- Document excerpt -
Calculating summary statistics

This page is a tutorial on calculating summary statistics from a libsequence.VariantMatrix. We also show how to interchange data between msprime [5] and pylibseq.

Simple overview of concepts

In [1]: import msprime

In [2]: import libsequence

In [3]: import numpy as np

# Get a TreeSequence from msprime
In [4]: ts = msprime.simulate(100, mutation_rate=250., recombination_rate=250., random_seed=42)

# TreeSequence -> VariantMatrix
In [5]: vm = libsequence.VariantMatrix.from_TreeSequence(ts)

# VariantMatrix -> AlleleCountMatrix
In [6]: ac = vm.count_alleles()

Certain summary statistics can be calculated simply from allele counts via libsequence.AlleleCountMatrix. Calculations invovling linkage disequilibrium will typically require the entire libsequence.VariantMatrix object.

The following examples rely on msprime [5] to generate input data, but the concepts hold more generally.

List of “classic”/standard summary statistics

Nucleotide diversity, or \(\pi\) [7]:

libsequence.thetapi(ac: libsequence._libsequence.AlleleCountMatrix) → float

Mean number of pairwise differences.

Parameters:ac – A libsequence.AlleleCountMatrix

Note

Implemented as sum of site heterozygosity.

In [7]: print(libsequence.thetapi(ac))
980.3789898989783

Watterson’s estimator of \(\theta\), [10]:

libsequence.thetaw(ac: libsequence._libsequence.AlleleCountMatrix) → float

Watterson’s theta.

Parameters:m – A libsequence.AlleleCountMatrix

Note

Calculated from the total number of mutations.

In [8]: print(libsequence.thetaw(ac))
982.5437651915445

Tajima’s \(D\), [8]:

libsequence.tajd(ac: libsequence._libsequence.AlleleCountMatrix) → float

Tajima’s D.

Parameters:m – A libsequence.AlleleCountMatrix
In [9]: print(libsequence.tajd(ac))

- Tasks and exercises -
• a. In the summary statistics tutorial, how is libsequence.thetapi implemented?
• b. Reproduce word for word everything in the summary statistics tutorial from "Nucleotide diversity, or" down to "In [7]: print(libsequence.thetapi(ac))".

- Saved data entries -
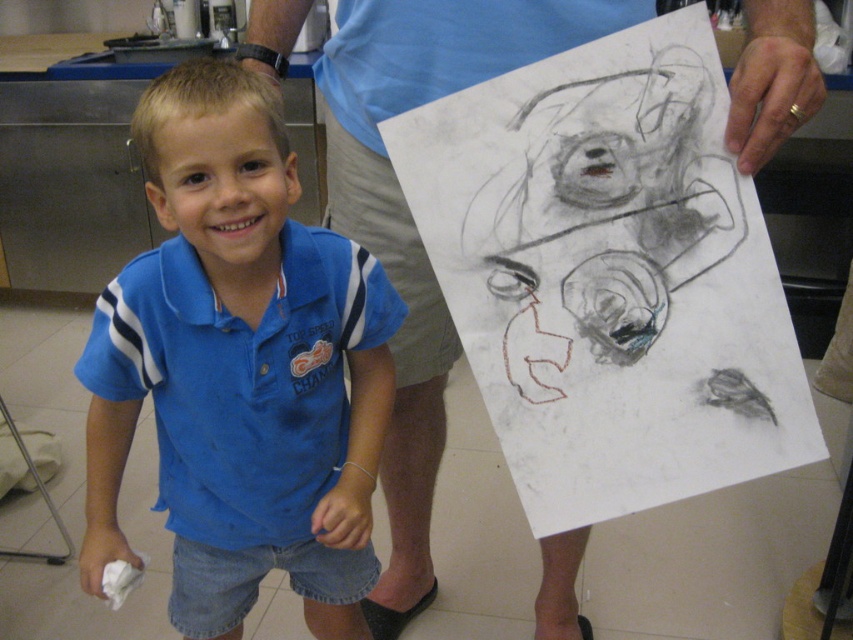
Question: Is charcoal sketch at upper center below blue cotton shirt at upper center?

Choices:
 (A) no
 (B) yes

Answer: (A)

Question: Estimate the real-world distances between objects in this image. Which object is closer to the blue cotton shirt at upper center?

Choices:
 (A) charcoal sketch at upper center
 (B) blue cotton shirt at center

Answer: (A)

Question: Estimate the real-world distances between objects in this image. Which object is closer to the blue cotton shirt at center?

Choices:
 (A) charcoal sketch at upper center
 (B) blue cotton shirt at upper center

Answer: (B)

Question: Estimate the real-world distances between objects in this image. Which object is farther from the blue cotton shirt at upper center?

Choices:
 (A) blue cotton shirt at center
 (B) charcoal sketch at upper center

Answer: (A)

Question: Observing the image, what is the correct spatial positioning of blue cotton shirt at center in reference to blue cotton shirt at upper center?

Choices:
 (A) left
 (B) right

Answer: (A)

Question: Is blue cotton shirt at center wider than charcoal sketch at upper center?

Choices:
 (A) no
 (B) yes

Answer: (B)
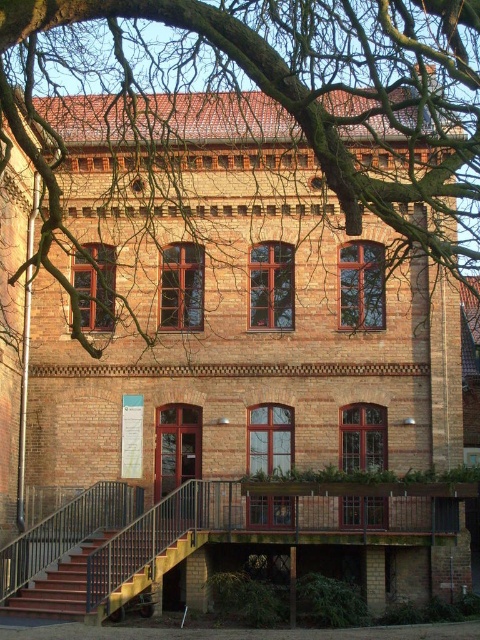
Question: Is bare branches at center behind wooden stairs at lower left?

Choices:
 (A) no
 (B) yes

Answer: (A)

Question: Which object appears farthest from the camera in this image?

Choices:
 (A) wooden stairs at lower left
 (B) bare branches at center

Answer: (A)

Question: Is bare branches at center positioned behind wooden stairs at lower left?

Choices:
 (A) no
 (B) yes

Answer: (A)

Question: Which point is closer to the camera taking this photo?

Choices:
 (A) (57, 600)
 (B) (468, 92)

Answer: (A)

Question: Is bare branches at center above wooden stairs at lower left?

Choices:
 (A) yes
 (B) no

Answer: (A)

- Completed exercise -
• a. As the sum of site heterozygosity.

• b.
Nucleotide diversity, or \(\pi\) [7]:

libsequence.thetapi(ac: libsequence._libsequence.AlleleCountMatrix) → float

Mean number of pairwise differences.

Parameters:ac – A libsequence.AlleleCountMatrix

Note

Implemented as sum of site heterozygosity.

In [7]: print(libsequence.thetapi(ac))